Financial bids for the sale of the government’s entire stake in the state-owned carrier Air India are likely to be in by September 15, Parliament was informed on Thursday.
The government also informed the House that Cairn Energy’s and Devas Multimedia’s lawsuits in the US District Court for Southern District of New York seeking declaratory and money judgment against the national carrier as an alter ego of the government of India won’t impact the ongoing disinvestment process of the airline.
Cairn and Devas sought direction from the court to hold the airline company liable for payment towards the arbitration award that they won against the government of India. The government has challenged/challenging the arbitration awards.
“The request for proposal (RFP) along with draft share purchase agreement (SPA) have been shared with qualified interested bidders by the transaction adviser on March 30, 2021, for submission of financial bids. The financial bids are likely to be received by September 15, 2021,” minister of state for civil aviation VK Singh told the Lok Sabha.
Tata Group was among the ‘multiple’ suitors that had put in preliminary bids for the loss-making airline in December 2020. The government is selling its entire 100% stake in the ailing carrier that has been bleeding ever since its amalgamation with Indian Airlines in 2007.
The bidders will then have to get security clearance from the home ministry, which may take another month. Only the bids of investors who have received security clearance will be opened. The transaction may be concluded by FY22 end, once all regulatory clearances are obtained by the winning bidder.
Having failed to attract substantial interests since 2017, the Centre has this time sweetened the deal by giving potential suitors the flexibility to decide how much of the airline’s debt they would like to take on as part of the deal. However, the buyer will require to pay 15% of the enterprise value quoted by it in cash. The bids are likely to be under Rs 20,000 crore of which 15% or Rs 3,000 crore could flow in cash to the government.
Earlier, the buyer was required to take over as much as Rs 23,286 crore of the airline’s total debt of over Rs 60,000 crore (as on March 31, 2019), the government was supposed to absorb the rest.
Besides making huge losses annually, the national carrier has substantial legacy issues for winning bidder with regard to manpower (over 9,600-strong permanent workforce) and social security benefits.

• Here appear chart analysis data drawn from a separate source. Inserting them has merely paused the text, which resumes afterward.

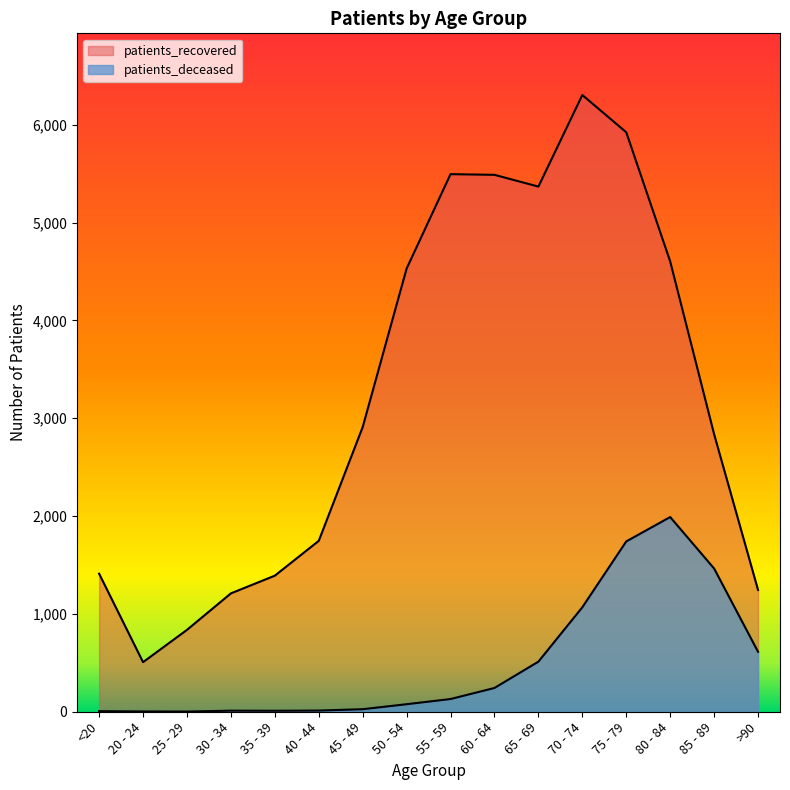

What is the difference between the highest and lowest values at 45 - 49?

2884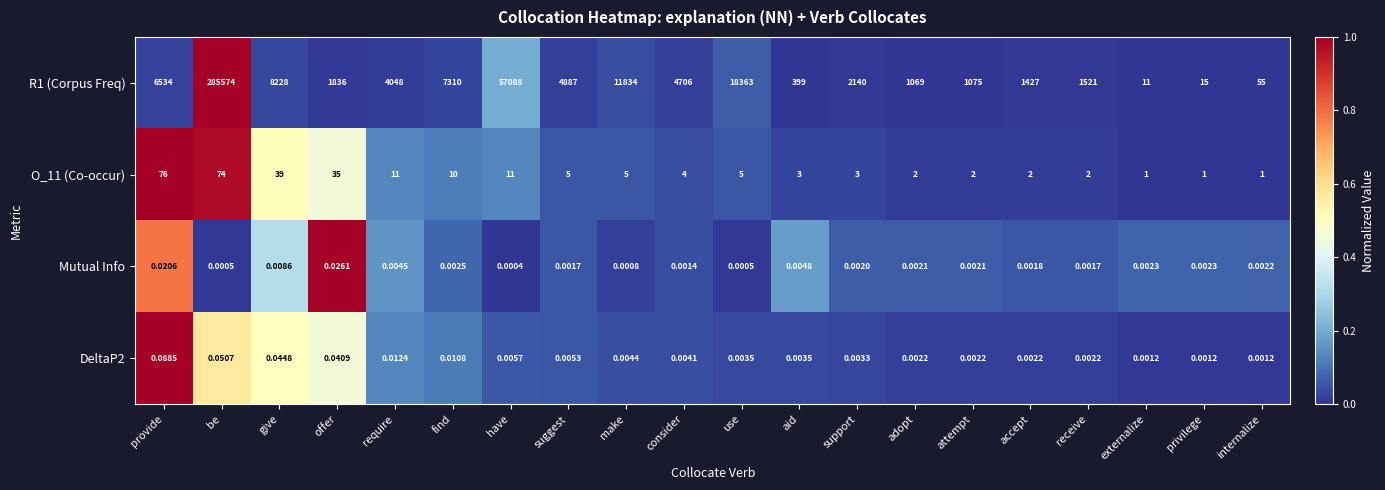

At which category is the sum across all series the highest?

be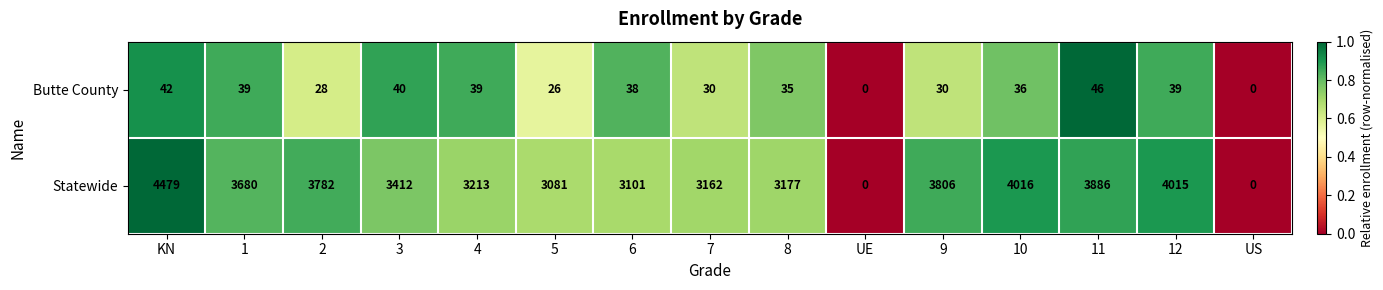

What is the average value of the Statewide series?

3121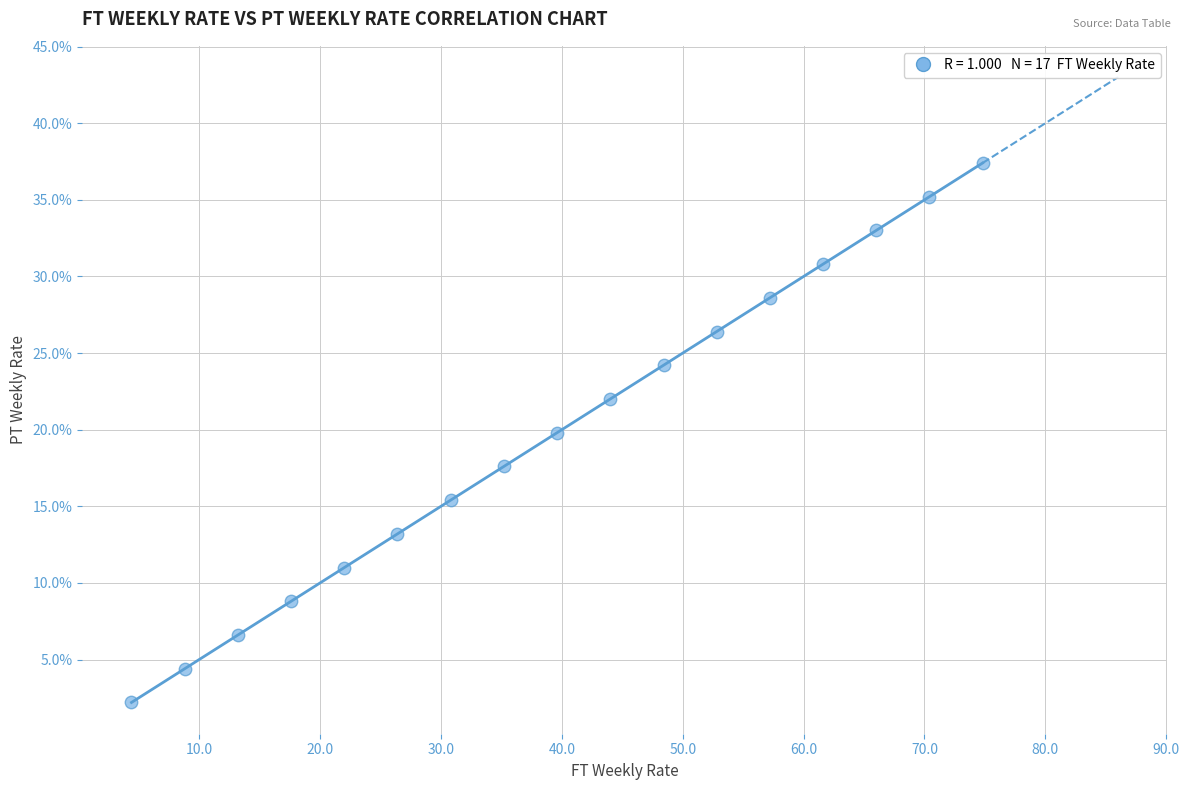

What is the range of X values (max minus min)?

70.4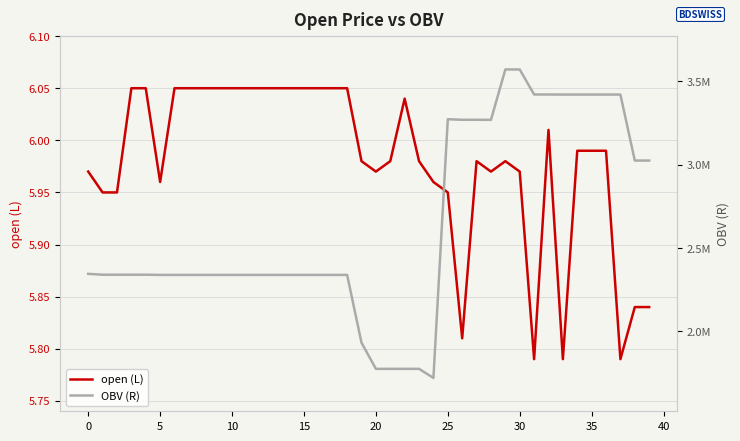

Where is the first local minimum for OBV (R)?

5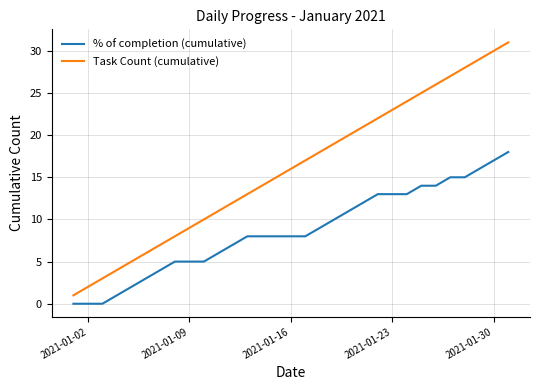

Reading left to right, extract all data points from this chart.

% of completion (cumulative): 0	0	0	1	2	3	4	5	5	5	6	7	8	8	8	8	8	9	10	11	12	13	13	13	14	14	15	15	16	17	18
Task Count (cumulative): 1	2	3	4	5	6	7	8	9	10	11	12	13	14	15	16	17	18	19	20	21	22	23	24	25	26	27	28	29	30	31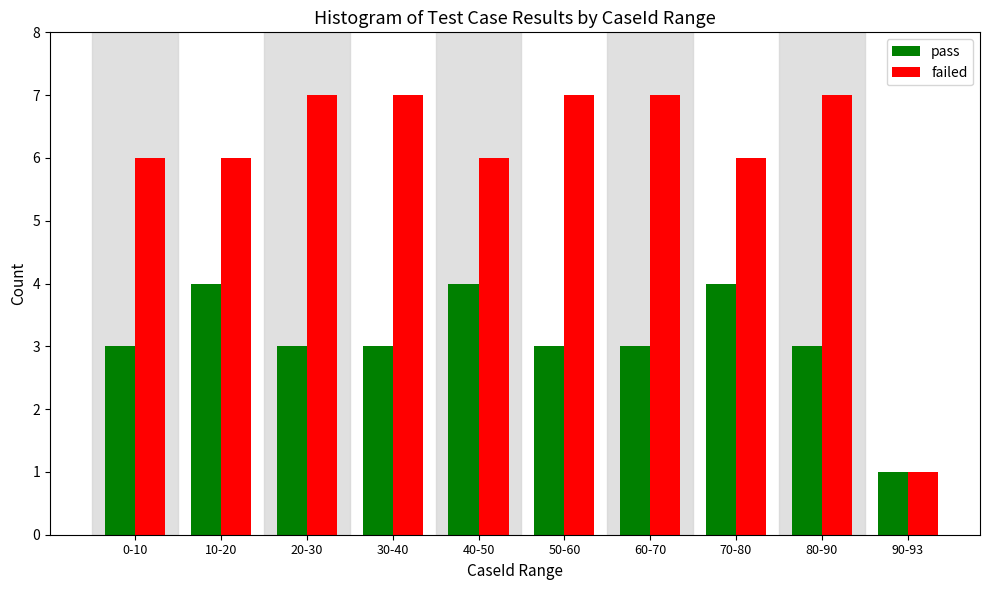

Reading left to right, extract all data points from this chart.

pass: 0-10=3	10-20=4	20-30=3	30-40=3	40-50=4	50-60=3	60-70=3	70-80=4	80-90=3	90-93=1
failed: 0-10=6	10-20=6	20-30=7	30-40=7	40-50=6	50-60=7	60-70=7	70-80=6	80-90=7	90-93=1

Cairn’s legal recourse in various countries is in line with its declared plan to recover $1.7 billion ‘due’ from New Delhi by attaching assorted Indian assets overseas, including real estate and Air India planes, following a December 2020 international arbitration award overturning levy of Delhi’s retrospective taxes. Devas lawsuit, to recover arbitration award of $1.2 billion, is also aimed at targeting overseas assets of government-owned entities.
“As AI is a separate corporate entity with its own management and board. The case is being defended by AI. The company has appointed lawyers to defend its interests,” Singh said.